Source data
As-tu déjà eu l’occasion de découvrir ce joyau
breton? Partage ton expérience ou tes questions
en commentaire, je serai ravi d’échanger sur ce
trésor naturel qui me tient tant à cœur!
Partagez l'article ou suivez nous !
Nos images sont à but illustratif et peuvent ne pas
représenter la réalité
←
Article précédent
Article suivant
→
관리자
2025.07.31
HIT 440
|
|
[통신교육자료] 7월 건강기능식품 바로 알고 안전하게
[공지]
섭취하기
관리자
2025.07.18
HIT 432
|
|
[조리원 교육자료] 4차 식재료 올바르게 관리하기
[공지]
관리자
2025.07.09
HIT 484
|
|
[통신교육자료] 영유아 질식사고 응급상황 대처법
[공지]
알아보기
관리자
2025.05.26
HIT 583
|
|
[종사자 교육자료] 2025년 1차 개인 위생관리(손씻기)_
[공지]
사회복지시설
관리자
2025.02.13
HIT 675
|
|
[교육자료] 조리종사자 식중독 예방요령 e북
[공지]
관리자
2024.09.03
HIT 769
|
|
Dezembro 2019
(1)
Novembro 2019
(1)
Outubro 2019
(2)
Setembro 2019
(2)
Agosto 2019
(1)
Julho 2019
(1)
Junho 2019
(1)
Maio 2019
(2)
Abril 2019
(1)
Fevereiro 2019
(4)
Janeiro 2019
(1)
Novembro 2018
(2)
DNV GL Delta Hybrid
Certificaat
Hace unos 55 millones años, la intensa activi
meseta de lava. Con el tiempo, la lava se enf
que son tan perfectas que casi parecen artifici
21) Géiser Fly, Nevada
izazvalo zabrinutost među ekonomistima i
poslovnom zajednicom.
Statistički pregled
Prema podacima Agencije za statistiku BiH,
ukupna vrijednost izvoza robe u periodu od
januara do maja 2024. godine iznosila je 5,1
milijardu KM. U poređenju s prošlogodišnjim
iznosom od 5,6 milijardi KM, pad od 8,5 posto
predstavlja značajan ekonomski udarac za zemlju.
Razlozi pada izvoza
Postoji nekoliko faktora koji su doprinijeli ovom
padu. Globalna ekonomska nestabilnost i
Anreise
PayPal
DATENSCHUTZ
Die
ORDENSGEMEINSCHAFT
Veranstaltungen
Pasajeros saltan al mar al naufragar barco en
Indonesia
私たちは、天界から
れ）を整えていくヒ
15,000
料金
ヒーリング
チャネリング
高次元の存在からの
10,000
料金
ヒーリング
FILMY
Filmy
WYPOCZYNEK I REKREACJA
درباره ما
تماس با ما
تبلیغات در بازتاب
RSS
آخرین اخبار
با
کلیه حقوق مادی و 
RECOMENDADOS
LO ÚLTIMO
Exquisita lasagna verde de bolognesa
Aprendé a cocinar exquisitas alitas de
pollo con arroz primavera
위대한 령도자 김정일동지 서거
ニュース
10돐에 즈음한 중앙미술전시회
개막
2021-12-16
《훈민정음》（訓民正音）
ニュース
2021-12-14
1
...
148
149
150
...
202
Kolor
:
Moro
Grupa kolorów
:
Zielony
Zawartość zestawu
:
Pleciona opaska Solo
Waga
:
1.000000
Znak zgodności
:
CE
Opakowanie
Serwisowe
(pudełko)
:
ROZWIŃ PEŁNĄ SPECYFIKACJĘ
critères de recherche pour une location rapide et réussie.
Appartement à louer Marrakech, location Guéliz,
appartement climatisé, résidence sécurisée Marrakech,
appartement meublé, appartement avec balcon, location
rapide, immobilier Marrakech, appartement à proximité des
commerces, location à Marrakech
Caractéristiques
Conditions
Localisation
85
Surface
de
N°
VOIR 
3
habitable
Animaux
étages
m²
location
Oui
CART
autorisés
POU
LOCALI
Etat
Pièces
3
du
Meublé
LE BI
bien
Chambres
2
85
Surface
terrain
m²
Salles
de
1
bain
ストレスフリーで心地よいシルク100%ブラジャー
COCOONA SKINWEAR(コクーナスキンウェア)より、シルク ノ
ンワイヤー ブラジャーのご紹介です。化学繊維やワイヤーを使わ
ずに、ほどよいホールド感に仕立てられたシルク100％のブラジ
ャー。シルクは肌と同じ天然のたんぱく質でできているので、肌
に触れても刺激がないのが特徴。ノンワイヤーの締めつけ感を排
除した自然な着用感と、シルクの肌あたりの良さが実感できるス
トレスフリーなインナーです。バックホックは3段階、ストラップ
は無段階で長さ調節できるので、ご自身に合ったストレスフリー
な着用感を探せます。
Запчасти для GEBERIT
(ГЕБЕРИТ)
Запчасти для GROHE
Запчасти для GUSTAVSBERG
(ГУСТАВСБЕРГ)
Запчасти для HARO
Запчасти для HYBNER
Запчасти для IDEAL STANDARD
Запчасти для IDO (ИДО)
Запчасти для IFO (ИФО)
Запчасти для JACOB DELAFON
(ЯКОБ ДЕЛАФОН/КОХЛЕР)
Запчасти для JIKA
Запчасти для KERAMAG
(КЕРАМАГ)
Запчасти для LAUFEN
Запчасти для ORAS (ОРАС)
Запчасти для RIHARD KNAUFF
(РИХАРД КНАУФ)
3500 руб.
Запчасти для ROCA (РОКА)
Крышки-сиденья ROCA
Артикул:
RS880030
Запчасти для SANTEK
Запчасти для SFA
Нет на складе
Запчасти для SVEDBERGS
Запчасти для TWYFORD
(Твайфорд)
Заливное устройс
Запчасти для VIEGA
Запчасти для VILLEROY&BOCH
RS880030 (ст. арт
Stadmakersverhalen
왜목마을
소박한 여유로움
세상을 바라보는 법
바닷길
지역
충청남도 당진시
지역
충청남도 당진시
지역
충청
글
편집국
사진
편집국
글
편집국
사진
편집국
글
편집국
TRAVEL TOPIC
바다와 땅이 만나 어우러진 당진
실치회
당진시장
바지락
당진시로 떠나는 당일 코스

To do
Duplicate the rows word for word, beginning at their first line and stopping after the line that contains "Partagez l'article ou suivez nous !".

Result
As-tu déjà eu l’occasion de découvrir ce joyau
breton? Partage ton expérience ou tes questions
en commentaire, je serai ravi d’échanger sur ce
trésor naturel qui me tient tant à cœur!
Partagez l'article ou suivez nous !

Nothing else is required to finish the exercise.